Recorded information section start

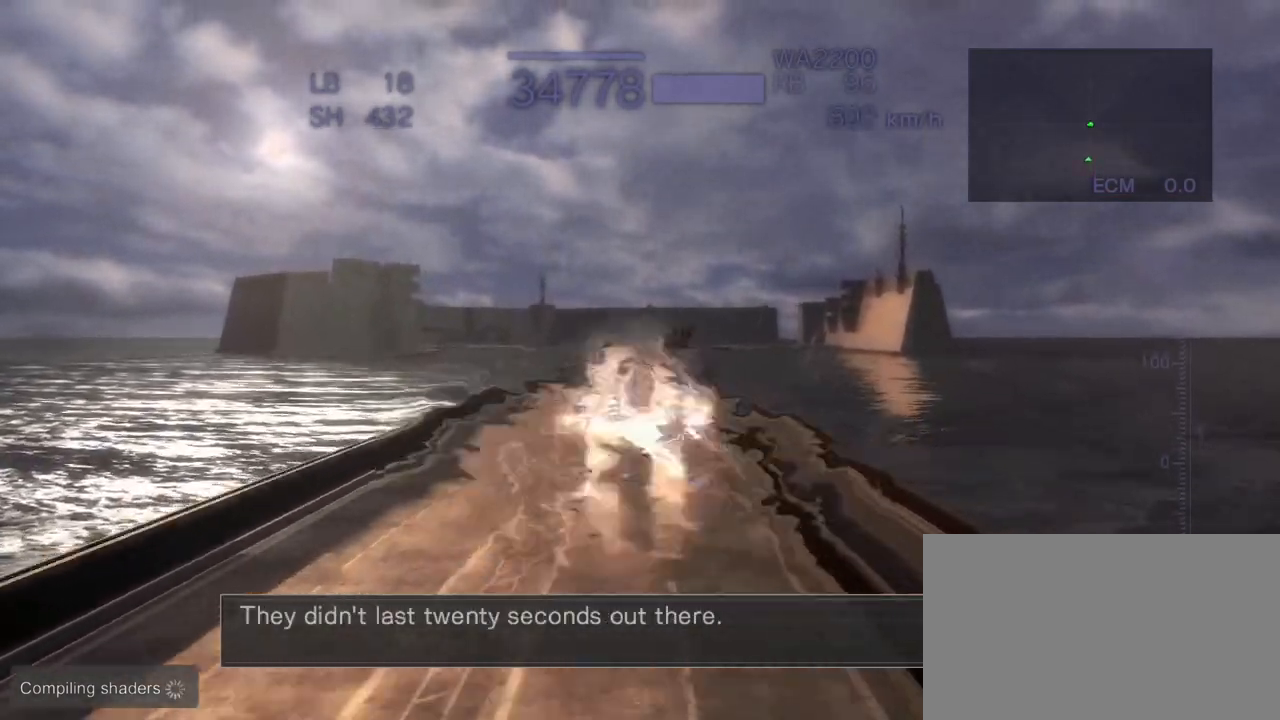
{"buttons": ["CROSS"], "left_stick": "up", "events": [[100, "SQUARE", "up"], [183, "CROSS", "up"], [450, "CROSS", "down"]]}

Recorded information section end
Recorded information section start

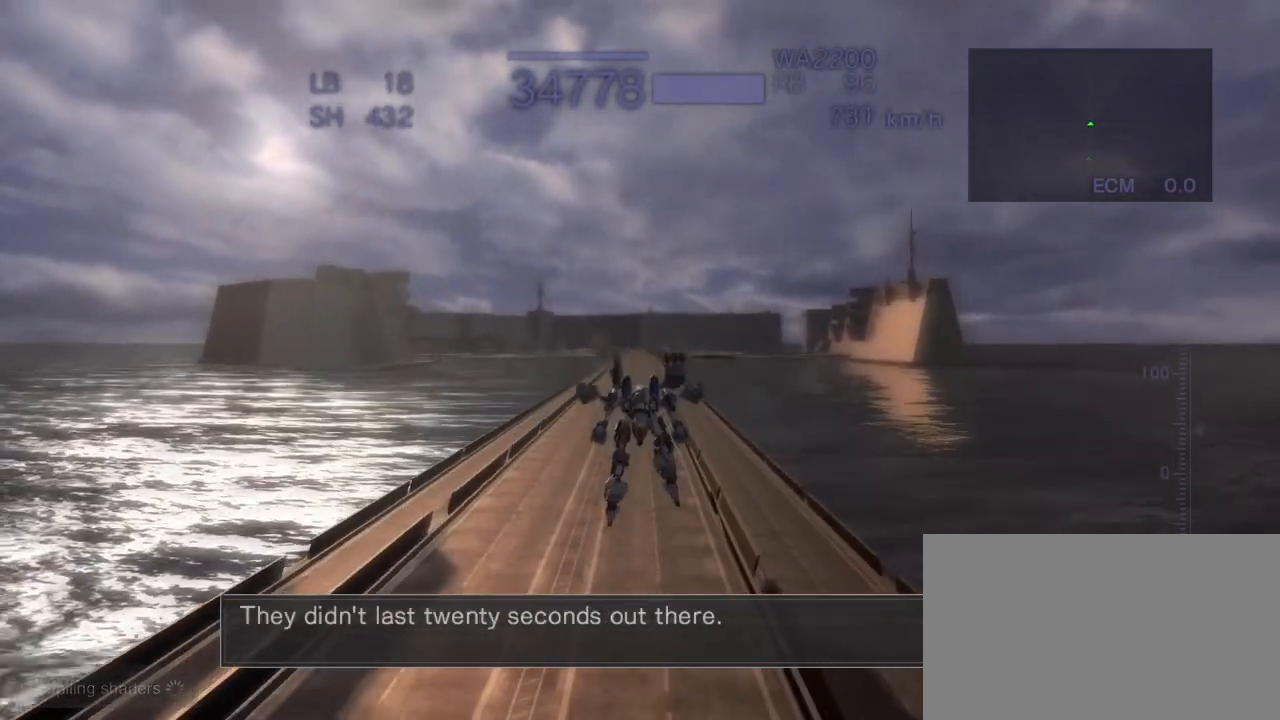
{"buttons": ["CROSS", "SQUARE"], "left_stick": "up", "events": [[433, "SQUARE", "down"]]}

Recorded information section end
Recorded information section start

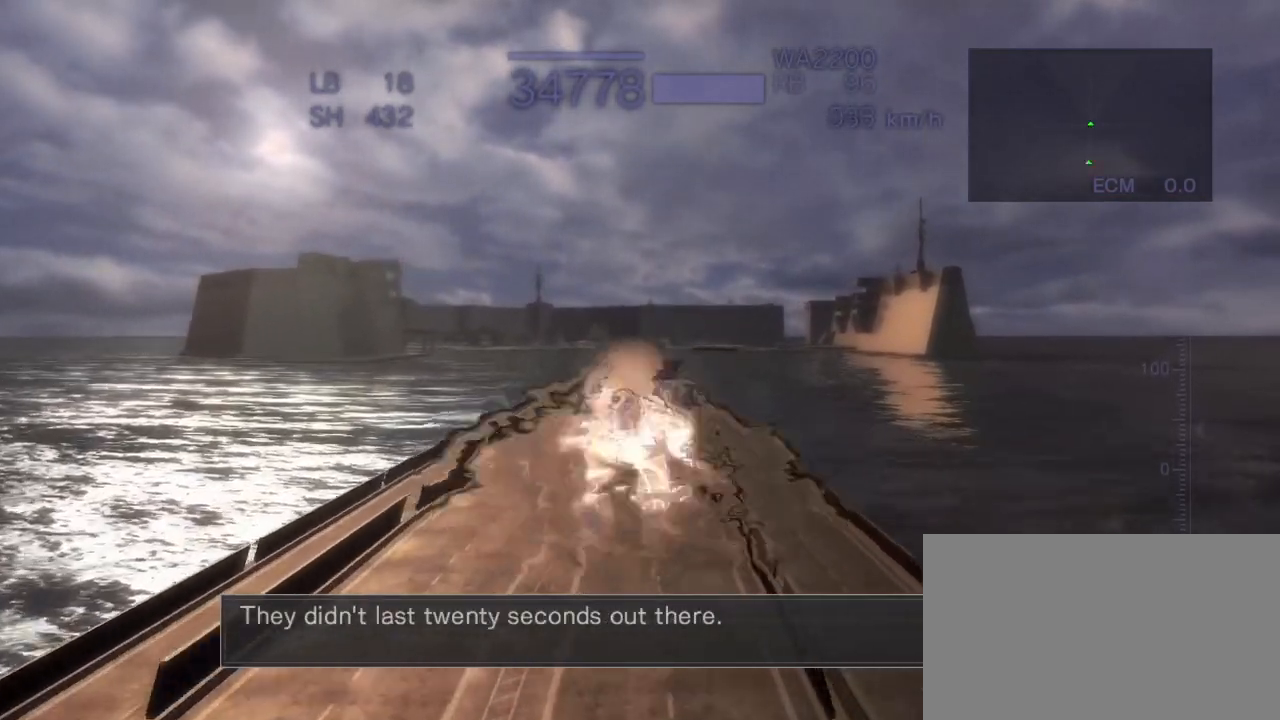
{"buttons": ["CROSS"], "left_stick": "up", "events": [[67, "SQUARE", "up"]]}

Recorded information section end

▶ _Work to complete_:
From the listing above, return every line that carries the string "down".

▶ _Task answer_:
{"buttons": ["CROSS"], "left_stick": "up", "events": [[100, "SQUARE", "up"], [183, "CROSS", "up"], [450, "CROSS", "down"]]}
{"buttons": ["CROSS", "SQUARE"], "left_stick": "up", "events": [[433, "SQUARE", "down"]]}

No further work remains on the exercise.